Villepin, spécialiste des «coups» tonitruants mais crédité par un récent sondage Ifop de 73% de mécontents, aurait décidé une «opération discrétion» et passé le flambeau au ministre de l'Économie, Thierry Breton. Il a officiellement renvoyé à une date ultérieure la présentation au Parlement de la loi sur la privatisation de Gaz de France.
Tout cela est évidemment une mise en scène. Quels que soient les délais et le protagoniste, l'objectif reste le même: le gouvernement veut «ouvrir au capital» -c'est-à-dire privatiser- GDF, au-delà des limites qu'il avait lui-même imposées par une loi de juillet 2004 obligeant l'État à conserver au moins 70% du capital de cette entreprise. Avec une fusion Suez-GDF, il n'en détiendrait qu'un peu plus de 34%.

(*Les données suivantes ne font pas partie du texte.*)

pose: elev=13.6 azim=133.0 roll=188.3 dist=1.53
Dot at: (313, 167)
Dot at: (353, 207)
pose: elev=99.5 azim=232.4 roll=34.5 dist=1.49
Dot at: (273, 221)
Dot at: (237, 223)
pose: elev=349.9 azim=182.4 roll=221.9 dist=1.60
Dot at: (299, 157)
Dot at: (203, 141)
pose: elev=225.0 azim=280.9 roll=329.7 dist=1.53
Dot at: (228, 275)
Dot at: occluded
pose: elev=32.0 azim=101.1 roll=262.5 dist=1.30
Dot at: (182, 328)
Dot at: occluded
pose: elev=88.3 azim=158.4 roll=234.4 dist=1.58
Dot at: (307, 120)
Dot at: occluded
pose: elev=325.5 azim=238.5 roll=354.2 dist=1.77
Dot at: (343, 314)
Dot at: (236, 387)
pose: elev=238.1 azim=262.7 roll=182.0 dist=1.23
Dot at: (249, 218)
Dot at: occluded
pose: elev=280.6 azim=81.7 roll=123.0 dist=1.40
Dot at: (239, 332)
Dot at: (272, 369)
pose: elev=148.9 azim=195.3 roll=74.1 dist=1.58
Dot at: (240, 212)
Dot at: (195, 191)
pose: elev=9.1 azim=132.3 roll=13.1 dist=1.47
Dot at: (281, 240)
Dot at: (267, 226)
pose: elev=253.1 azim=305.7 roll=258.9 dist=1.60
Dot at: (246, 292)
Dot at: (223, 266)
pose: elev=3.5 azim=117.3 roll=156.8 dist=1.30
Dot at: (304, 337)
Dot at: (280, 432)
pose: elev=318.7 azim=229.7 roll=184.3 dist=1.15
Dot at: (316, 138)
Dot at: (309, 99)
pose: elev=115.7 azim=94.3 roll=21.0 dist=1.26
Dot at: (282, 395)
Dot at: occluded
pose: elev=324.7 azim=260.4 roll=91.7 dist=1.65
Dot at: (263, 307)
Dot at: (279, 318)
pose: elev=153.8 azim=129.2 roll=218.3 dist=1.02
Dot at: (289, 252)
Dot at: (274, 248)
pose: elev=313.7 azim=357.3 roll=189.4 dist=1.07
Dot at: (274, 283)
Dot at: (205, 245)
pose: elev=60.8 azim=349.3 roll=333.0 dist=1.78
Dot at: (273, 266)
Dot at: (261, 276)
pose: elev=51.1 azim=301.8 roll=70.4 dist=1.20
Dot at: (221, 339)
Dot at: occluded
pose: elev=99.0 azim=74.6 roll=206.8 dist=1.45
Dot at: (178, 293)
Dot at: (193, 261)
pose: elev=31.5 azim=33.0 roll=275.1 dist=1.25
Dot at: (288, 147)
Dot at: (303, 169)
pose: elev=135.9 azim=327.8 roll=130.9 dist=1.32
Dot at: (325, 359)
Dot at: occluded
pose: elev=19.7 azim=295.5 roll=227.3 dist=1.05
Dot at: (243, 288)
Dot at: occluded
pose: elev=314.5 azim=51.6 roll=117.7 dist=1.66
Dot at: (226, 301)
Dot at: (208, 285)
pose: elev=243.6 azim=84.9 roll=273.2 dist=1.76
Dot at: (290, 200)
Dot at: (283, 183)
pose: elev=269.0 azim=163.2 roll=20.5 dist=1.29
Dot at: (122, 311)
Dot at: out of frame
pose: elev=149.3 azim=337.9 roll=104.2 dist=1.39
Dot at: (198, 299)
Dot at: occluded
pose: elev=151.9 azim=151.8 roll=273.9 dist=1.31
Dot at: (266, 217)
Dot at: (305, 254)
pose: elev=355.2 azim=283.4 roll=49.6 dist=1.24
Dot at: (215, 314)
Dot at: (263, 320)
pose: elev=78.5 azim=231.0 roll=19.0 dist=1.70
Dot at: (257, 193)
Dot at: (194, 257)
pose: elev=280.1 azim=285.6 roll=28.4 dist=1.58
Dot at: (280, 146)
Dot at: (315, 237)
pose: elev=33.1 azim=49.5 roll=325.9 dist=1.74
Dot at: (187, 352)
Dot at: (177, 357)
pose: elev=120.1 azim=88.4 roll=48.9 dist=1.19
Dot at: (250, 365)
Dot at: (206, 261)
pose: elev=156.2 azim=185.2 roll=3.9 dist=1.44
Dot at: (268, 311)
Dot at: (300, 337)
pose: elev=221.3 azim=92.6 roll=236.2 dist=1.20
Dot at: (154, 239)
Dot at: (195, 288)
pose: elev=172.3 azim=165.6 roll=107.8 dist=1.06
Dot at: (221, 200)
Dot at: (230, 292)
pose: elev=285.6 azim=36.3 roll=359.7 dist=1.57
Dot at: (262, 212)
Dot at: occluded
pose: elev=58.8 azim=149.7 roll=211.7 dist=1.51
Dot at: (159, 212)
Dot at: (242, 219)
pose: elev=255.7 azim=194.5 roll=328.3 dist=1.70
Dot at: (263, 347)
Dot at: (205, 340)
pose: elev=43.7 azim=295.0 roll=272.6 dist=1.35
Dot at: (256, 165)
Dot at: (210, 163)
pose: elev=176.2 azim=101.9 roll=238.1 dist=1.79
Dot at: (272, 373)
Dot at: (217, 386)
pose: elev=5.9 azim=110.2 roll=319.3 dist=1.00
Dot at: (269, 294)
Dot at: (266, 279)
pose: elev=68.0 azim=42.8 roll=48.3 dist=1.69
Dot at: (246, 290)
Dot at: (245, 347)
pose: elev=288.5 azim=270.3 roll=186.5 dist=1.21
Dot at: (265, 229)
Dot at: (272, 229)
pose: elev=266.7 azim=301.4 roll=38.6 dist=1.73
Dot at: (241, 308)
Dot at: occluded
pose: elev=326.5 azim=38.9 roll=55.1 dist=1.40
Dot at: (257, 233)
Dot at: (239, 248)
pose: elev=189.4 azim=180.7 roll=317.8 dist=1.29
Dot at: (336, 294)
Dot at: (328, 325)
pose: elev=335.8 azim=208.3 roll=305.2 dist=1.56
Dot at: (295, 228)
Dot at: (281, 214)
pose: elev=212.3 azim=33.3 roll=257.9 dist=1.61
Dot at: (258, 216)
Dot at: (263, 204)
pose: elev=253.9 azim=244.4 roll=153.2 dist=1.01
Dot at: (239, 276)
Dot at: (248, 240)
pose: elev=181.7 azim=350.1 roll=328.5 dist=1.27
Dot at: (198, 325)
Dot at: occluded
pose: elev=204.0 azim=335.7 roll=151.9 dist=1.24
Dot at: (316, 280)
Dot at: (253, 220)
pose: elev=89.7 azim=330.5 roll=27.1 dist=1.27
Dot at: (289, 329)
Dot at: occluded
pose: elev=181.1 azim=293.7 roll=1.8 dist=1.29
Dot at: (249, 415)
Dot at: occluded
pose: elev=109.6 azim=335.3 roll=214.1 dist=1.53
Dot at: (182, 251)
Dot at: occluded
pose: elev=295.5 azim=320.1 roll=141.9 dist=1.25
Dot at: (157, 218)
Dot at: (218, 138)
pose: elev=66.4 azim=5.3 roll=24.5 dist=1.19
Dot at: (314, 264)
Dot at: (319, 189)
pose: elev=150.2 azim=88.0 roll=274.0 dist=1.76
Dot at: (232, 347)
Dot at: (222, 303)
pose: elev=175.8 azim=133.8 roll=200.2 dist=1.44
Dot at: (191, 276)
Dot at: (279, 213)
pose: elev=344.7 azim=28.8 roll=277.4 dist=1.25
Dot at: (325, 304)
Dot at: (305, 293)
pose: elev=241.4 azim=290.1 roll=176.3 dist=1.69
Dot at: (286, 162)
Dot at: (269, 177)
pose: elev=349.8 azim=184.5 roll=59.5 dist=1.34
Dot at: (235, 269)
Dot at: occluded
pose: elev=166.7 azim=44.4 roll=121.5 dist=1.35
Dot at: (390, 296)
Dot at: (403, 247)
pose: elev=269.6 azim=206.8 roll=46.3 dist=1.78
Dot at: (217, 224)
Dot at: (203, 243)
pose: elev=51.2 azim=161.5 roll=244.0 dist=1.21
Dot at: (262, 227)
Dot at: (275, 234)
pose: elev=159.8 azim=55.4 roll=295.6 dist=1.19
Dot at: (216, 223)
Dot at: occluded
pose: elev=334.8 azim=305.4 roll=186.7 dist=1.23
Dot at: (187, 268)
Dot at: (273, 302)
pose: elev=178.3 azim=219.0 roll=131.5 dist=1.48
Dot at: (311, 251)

Les arguments du gouvernement sont, bien sûr, «la préservation des intérêts de tous»; selon lui, seul un très grand groupe peut proposer des prix de l'énergie compétitifs, assurer la continuité en approvisionnement énergétique, mettre les consommateurs à l'abri d'une rupture comme en ont connu les Américains en Californie par exemple. Le patron de Suez, Gérard Mestrallet, en rajoute en affirmant que les salariés n'ont pas à avoir peur puisque son groupe a «une politique sociale particulièrement développée». Quant au patron de GDF, Jean-François Cirelli, il se dit confiant car ses actionnaires «ont indiqué qu'ils soutenaient le projet».
Cette dernière affirmation est sans doute la seule qui ne soit pas mensongère. Les actionnaires seront choyés. Les hausses successives du prix du gaz ont permis au PDG de GDF d'annoncer un «bénéfice historique» en hausse de 29% en mars dernier, ce qui a valu une hausse de son action. Quant à Suez, cela fait deux ans qu'il augmente la rémunération de ses actionnaires de 13 à 15%.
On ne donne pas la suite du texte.